Dirk Kosiankowski

Energy Consumption of Telecommunication Networks and Related Improvement Options

In this study, energy consumption of a universal network operators broadband telecommunication (TC) network, including the home networks that are required for the use of services over a period of approximately one decade is predicted, whereby it is assumed that no measures for an energy-efficiency increase are taken. It becomes obvious that home networks consume the largest share of energy in TC networks. Concerning the network sections under the responsibility of network operator, highest energy consumption shares are observed in the fixed and mobile access networks with a huge number of distributed network elements in the field. The highest energy consumption growth rates are foreseen in the data centers and IP backbone networks. Methods for reducing energy consumption are being classified and metrics for energy-related assessment of networks are compared. Furthermore, challenges and opportunities for energy-related improvements are discussed with respect to different network sections. A projection into the future shows high-energy-saving potential when combining different energy-reducing methods, such as load-adaptive networking and energy-aware system design. A brief view on related standardization activities shows high interest of standardization bodies in energy consumption of TC networks and confirms its current importance.

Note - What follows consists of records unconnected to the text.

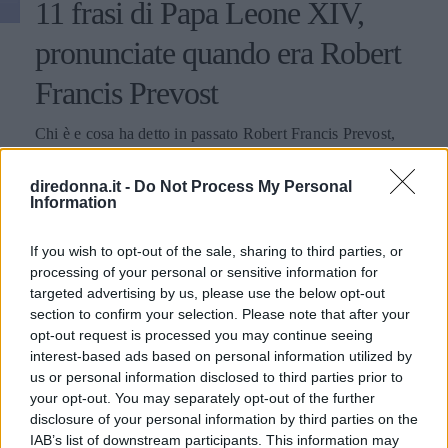
11 frasi di Papa Leone XIV,
pronunciate quando era Robert
Francis Prevost
Chi è e cosa ha detto in passato Robert Francis Prevost,
ovvero il nuovo Papa Leone XIV che succede a Papa
Francesco I: le citazioni su migranti, ambiente, diritti e
diredonna.it -
Do Not Process My Personal
fede.
Information
PERDITA DURANGO
If you wish to opt-out of the sale, sharing to third parties, or
processing of your personal or sensitive information for
targeted advertising by us, please use the below opt-out
section to confirm your selection. Please note that after your
opt-out request is processed you may continue seeing
interest-based ads based on personal information utilized by
us or personal information disclosed to third parties prior to
your opt-out. You may separately opt-out of the further
disclosure of your personal information by third parties on the
IAB’s list of downstream participants. This information may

Effects of network node consolidation in optical access and aggregation networks on costs and power consumption

The increasing demand for higher bit rates in access networks requires fiber deployment closer to the subscriber resulting in fiber-to-the-home (FTTH) access networks. Besides higher access bit rates optical access network infrastructure and related technologies enable the network operator to establish larger service areas resulting in a simplified network structure with a lower number of network nodes. By changing the network structure network operators want to benefit from a changed network cost structure by decreasing in short and mid term the upfront investments for network equipment due to concentration effects as well as by reducing the energy costs due to a higher energy efficiency of large network sites housing a high amount of network equipment. In long term also savings in operational expenditures (OpEx) due to the closing of central office (CO) sites are expected. In this paper different architectures for optical access networks basing on state-of-the-art technology are analyzed with respect to network installation costs and power consumption in the context of access node consolidation. Network planning and dimensioning results are calculated for a realistic network scenario of Germany. All node consolidation scenarios are compared against a gigabit capable passive optical network (GPON) based FTTH access network operated from the conventional CO sites. The results show that a moderate reduction of the number of access nodes may be beneficial since in that case the capital expenditures (CapEx) do not rise extraordinarily and savings in OpEx related to the access nodes are expected. The total power consumption does not change significantly with decreasing number of access nodes but clustering effects enable a more energyefficient network operation and optimized power purchase order quantities leading to benefits in energy costs.

Comprehensive topology and traffic model of a nationwide telecommunication network

As a basis for meaningful simulation and optimization efforts with regard to traffic engineering or energy consumption in telecommunication networks, suitable models are indispensable. This concerns not only realistic network topologies but also models for the geographical distribution and the temporal dynamics of traffic, as well as the assumptions on network components and technology. This paper derives such a model from the practice of a large national carrier. Applying the network and traffic model, we demonstrate its use by presenting various optimization cases related to energy-efficient telecommunication. Here, we focus on load adaptivity by employing sleep modes to the network hardware, where several constraints on the reconfigurability of the network over time are considered.

Energy footprint of telecommunication networks

The energy consumption of telecommunication networks is forecasted over approximately a decade. The results show a high energy consumption share associated with the home networks and an overall growth if no countermeasures are taken.